McNett v. Crandell

158 N.Y.S. 1020 | N.Y. App. Div. | 1916

Kellogg, P. J.:

The plaintiff seeks to recover the amount of two savings bank accounts which were paid by the banks to the defendant. Prior to February 1, 1906, both of the accounts stood in the name of Catherine Slighter, and upon that day were changed as follows: One to “Mips Catherine Slighter or Miss Mary H. Crandell, joint account, payable to either or survivor of either;” the other to “Mary H. Crandell or Catherine Slighter, payable to either or the survivor of either.” The complaint alleges that the change in the form of the accounts was made for the purpose of convenience in withdrawing money or making deposits. It thereby impliedly admits that the changes were made by Catherine Slighter, and her capacity to make them. Assuming, therefore, that the changes were her acts, we are to consider their effect.

At one of the savings banks the defendant, on March 1, 1906, had a small account in her name, but this account was *377merged with the Catherine Slighter account when it was put in both names. Catherine Slighter died March 6, 1915.

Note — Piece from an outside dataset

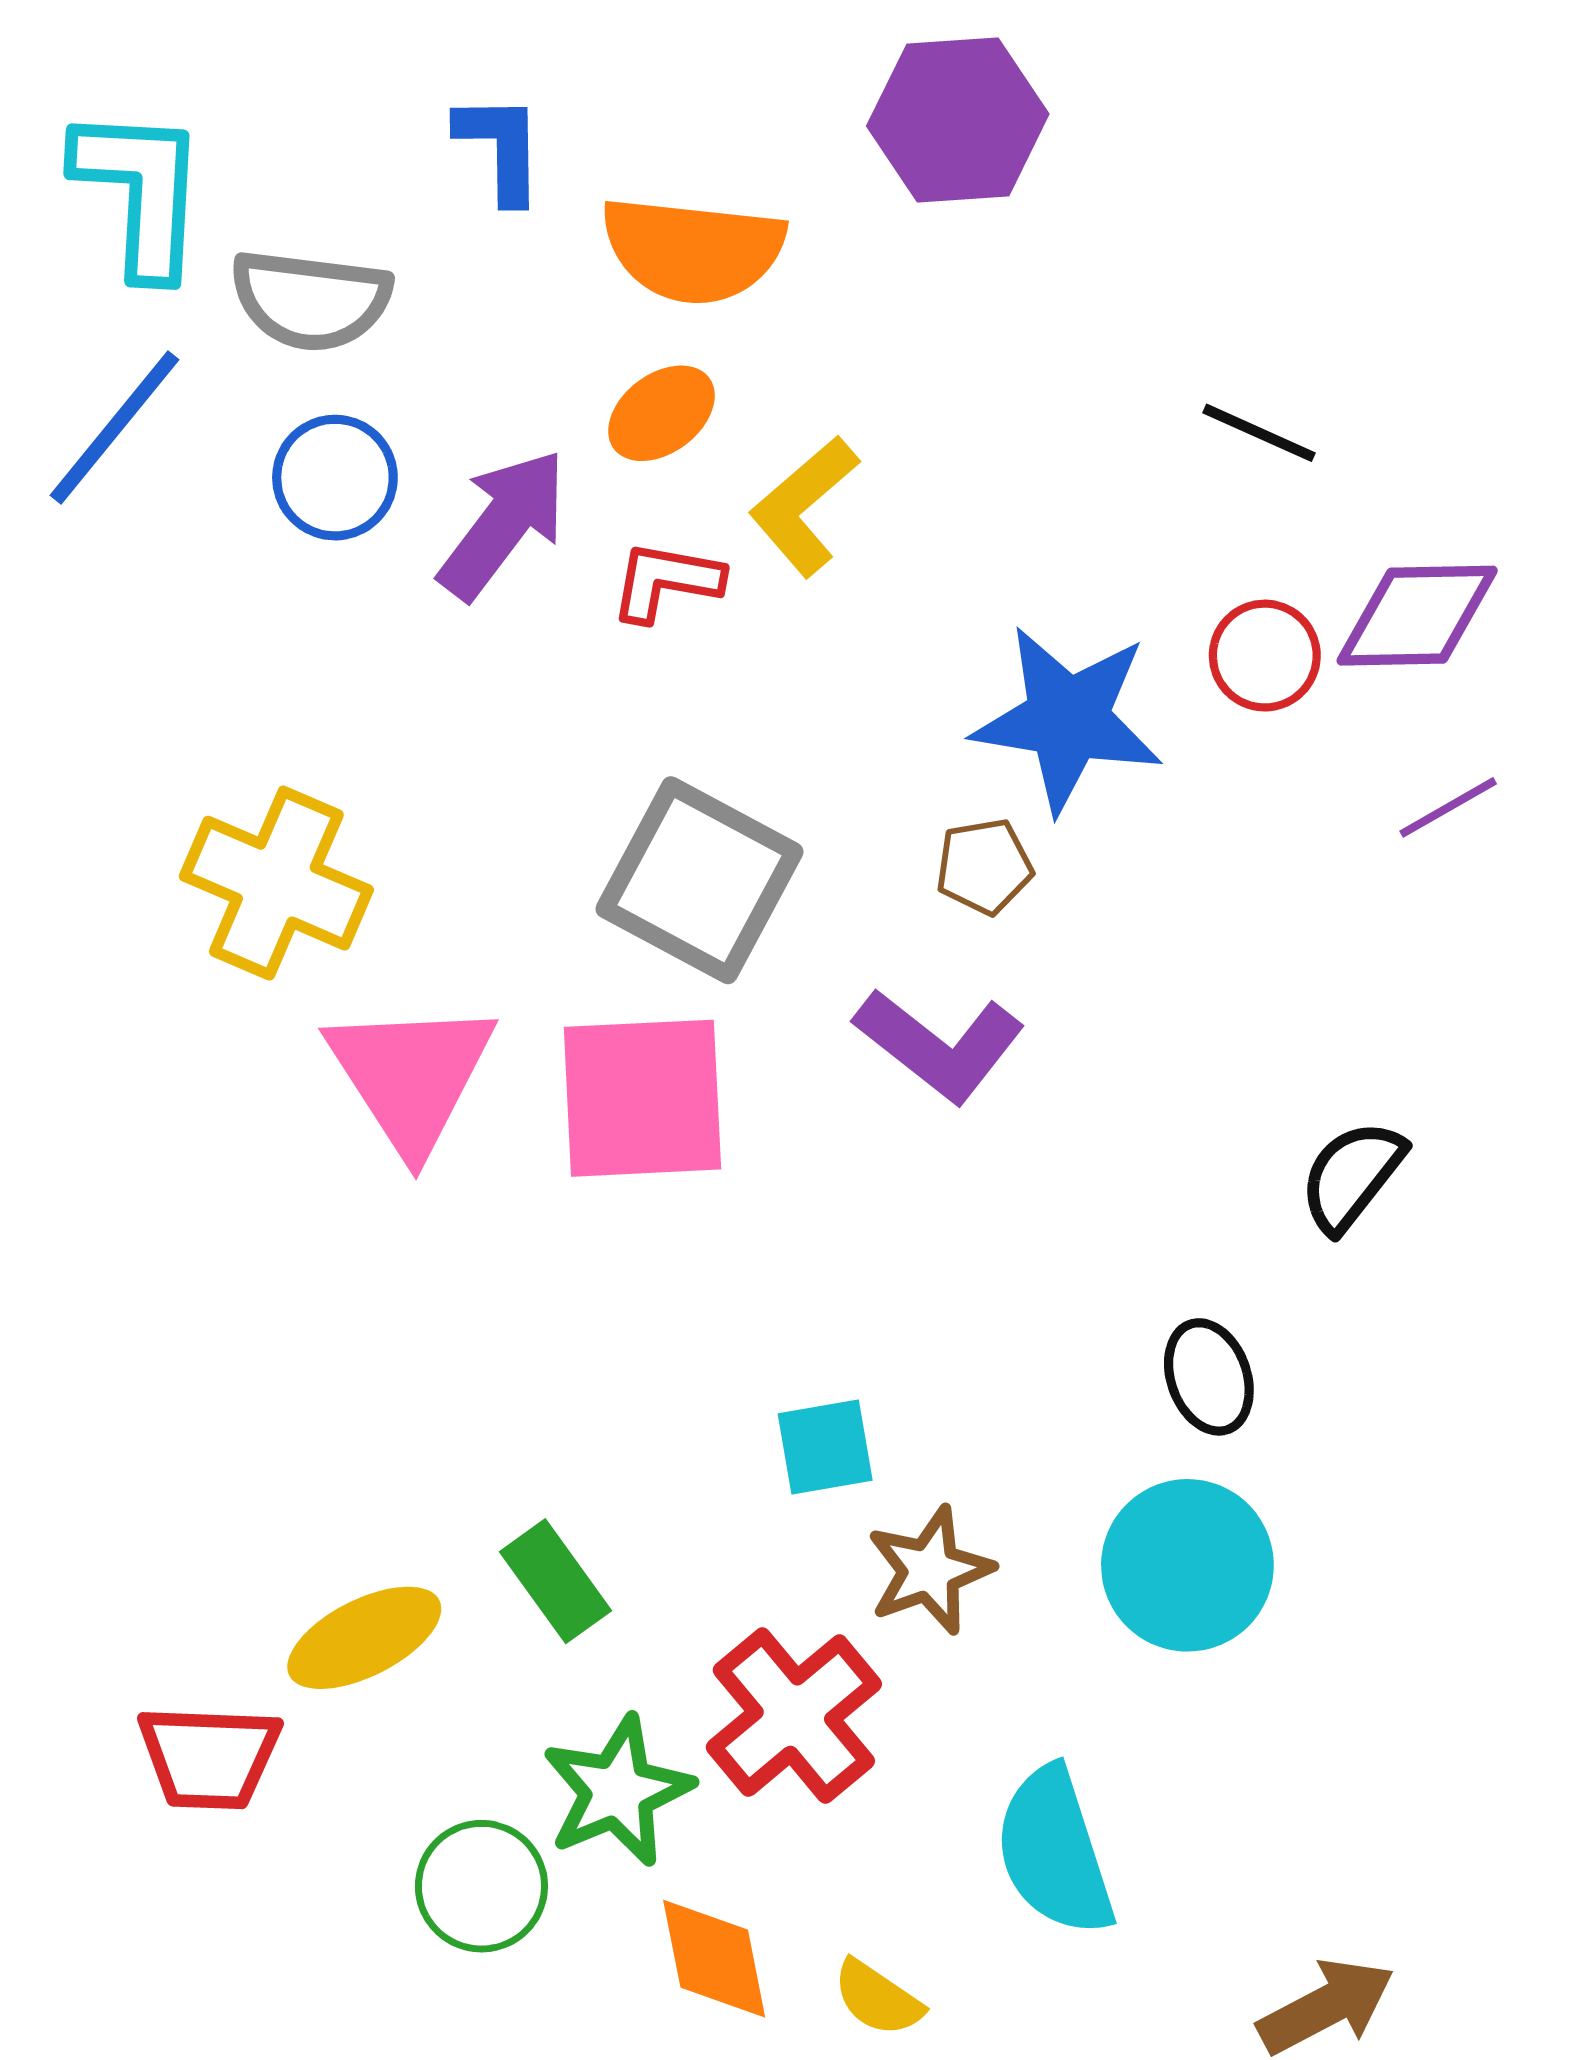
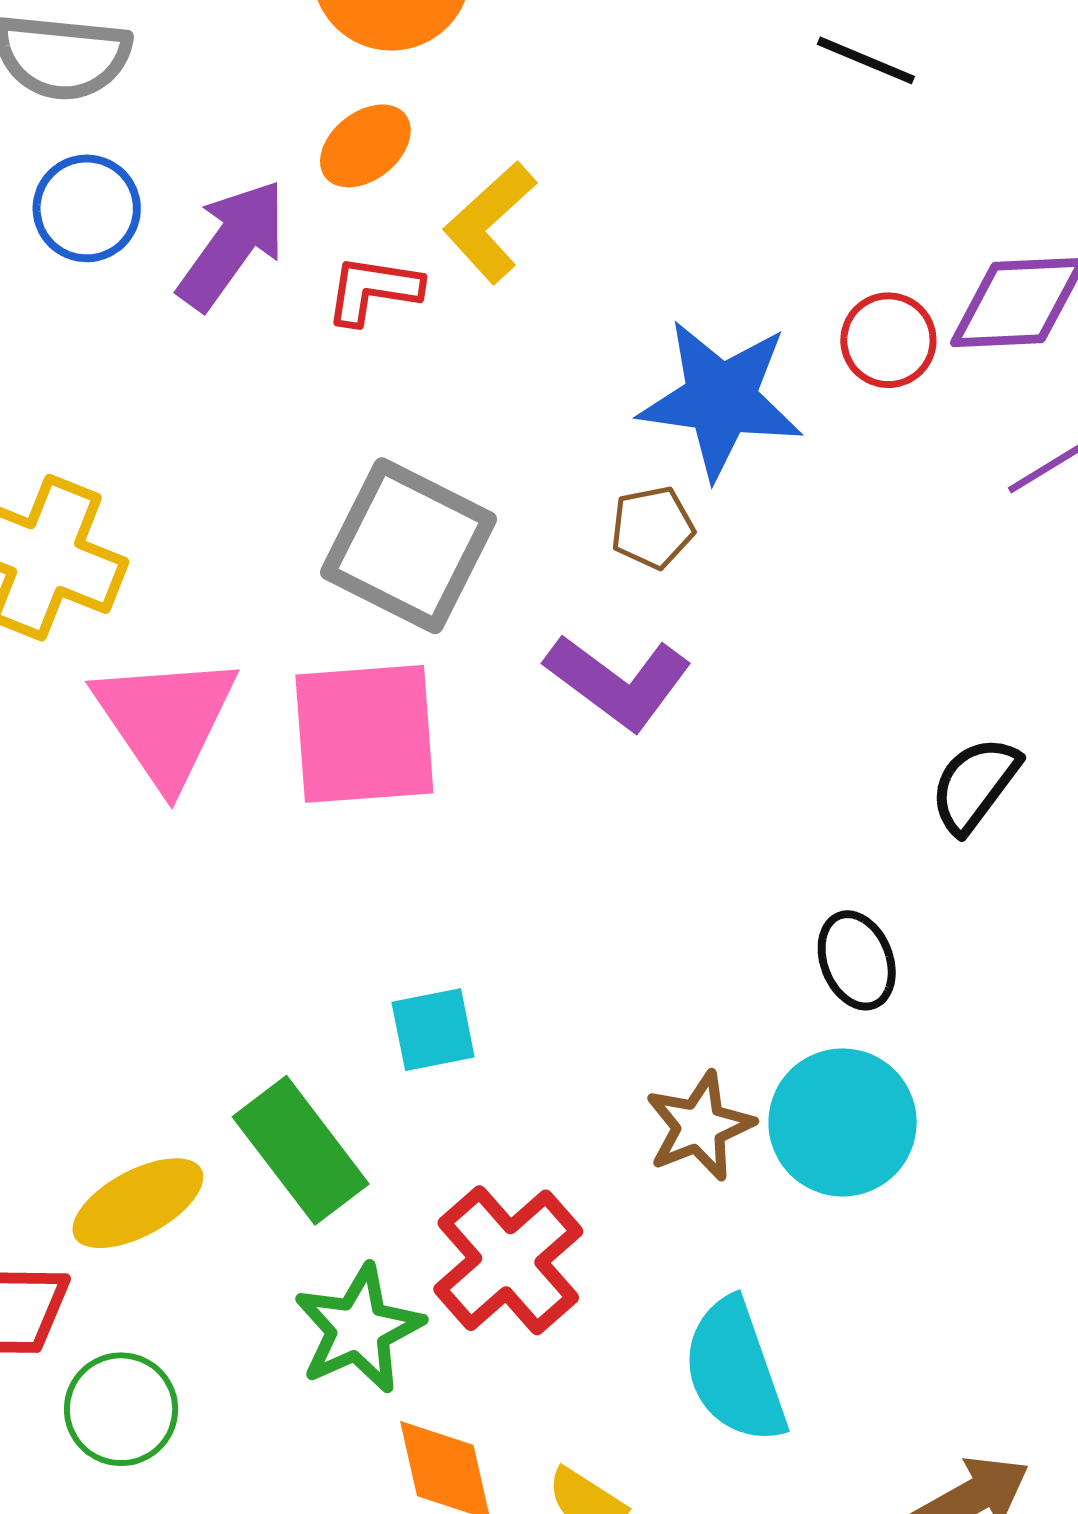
black line: (1259, 433) -> (866, 60), moved
cyan square: (825, 1447) -> (433, 1030), moved
brown star: (930, 1570) -> (700, 1126), moved
green rectangle: (555, 1581) -> (301, 1150), size x1.4
green circle: (481, 1886) -> (121, 1409), moved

In Bonnette v. Molloy (153 App. Div. 73) it was held that the changing of a bank account, substantially in the form stated, was not presumed to be for the convenience of the former payee, but that the change fairly indicated an intent to make the parties joint owners of the account.

The new Banking Law (Consol. Laws, chap. 2; Laws of 1914, chap. 369) at séction 249 declares, in substance, that a deposit made in substantially this form shall be deemed the property of the persons named, as joint tenants, and that the making of the deposit in such form shall, in the absence of fraud or undue influence, be conclusive evidence, in any action or proceeding to which either «such savings bank or the surviving depositor is a party, of the intention of both depositors to vest title to such deposit and the additions thereto in such survivor. I think this statute was not intended to be an enactment of a new law, but was rather a declaration of the existing law upon the subject. We need not, therefore, consider whether the law would otherwise be retroactive; it seems to declare a rule of evidence, a presumption arising from the acts of parties entirely consistent with their acts. The fact that the form of the account was not changed after the enactment of the statute carries with it an inference that the statute fairly carried out the intent of the parties. In this case the defendant was not related to the decedent, but had lived with her since childhood, and it does not appear that decedent’s relatives had taken any particular interest in her welfare. We must, therefore, assume that the accounts of the defendant and of the decedent in the one bank were merged by the consent of both, which in itself would indicate an intention that the change was not made as a mere matter of convenience but was made to create and declare the property rights of the parties in the deposit. The other account, changed the same day in substantially the same form, was evidently opened for a like purpose.

The judgment should, therefore, be affirmed, with costs.

Judgment unanimously affirmed, with costs.